Very Simple Illustration of a Call Option on a stock
In the Indian market, Options cannot be sold or purchased on any and every stock. SEBI has permitted Options trading on only certain stocks that meet its stringent criteria. These stocks are chosen from amongst the top 500 stocks in terms of average daily market capitalisation and average daily traded value in the previous six months on a rolling basis, amongst other technical criteria.
Suppose the AGM of RIL is due to be held shortly and you believe that an important announcement will be made at the AGM. While the share is currently quoting at Rs 950, you feel that this announcement will drive the price upwards, beyond Rs 950. However, you are reluctant to purchase Reliance in the cash market as it involves too large an investment and you would rather not purchase it in the futures market as futures leave you open to an unlimited risk, in case the market goes against you. Yet you do not want to lose the opportunity to benefit from this rise in price due to the announcement and you are ready to stake a small sum of money to rid yourself of the uncertainty. An Option is ideal for you. Depending on what is available in the Options market, you may be able to buy a Call Option of Reliance at a strike price of 970, although the spot price is Rs 950 at present, by paying a premium of Rs 10 per share. The total premium that you will have to pay is Rs 6,000, since one contract of Reliance consists of 600 shares.

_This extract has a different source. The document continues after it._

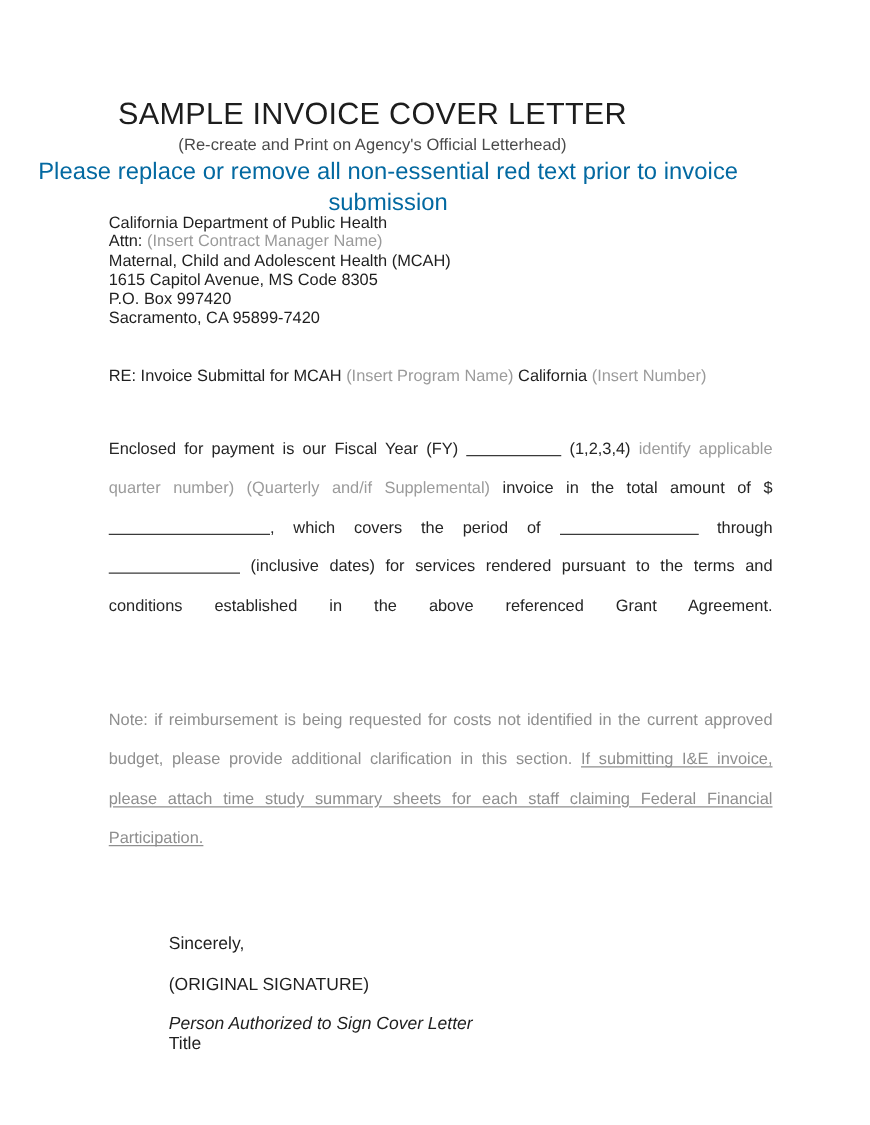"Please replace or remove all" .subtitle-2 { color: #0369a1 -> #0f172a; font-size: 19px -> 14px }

You start making profits once the price of Reliance in the cash market crosses Rs 980 per share (i.e., your strike price of Rs 970 + premium paid of Rs 10).
Now let's take a look at how your investment performs under various scenarios. If the AGM does not result in any spectacular announcements and the share price remains static at Rs 950 or drifts lower to Rs 930 because market players are disappointed, you could allow the Call Option on Reliance to lapse. In this case, your loss would be Rs 10 per share, amounting to a total of Rs 6,000. However, things could have been worse if you had purchased the same shares in the cash market or in the futures segment.
On the other hand, if the company makes an important announcement, it would result in a good amount of buying and the share price may move to Rs 1,000. You would stand to gain Rs 20 per share, i.e., Rs 1,000 less Rs 980 (strike price of Rs 970 + premium of Rs 10), which was your cost per share.
As in the case of the index Call Option, the writer of this Options would stand to gain only when you lose and vice versa, and to the same extent as your gain/loss.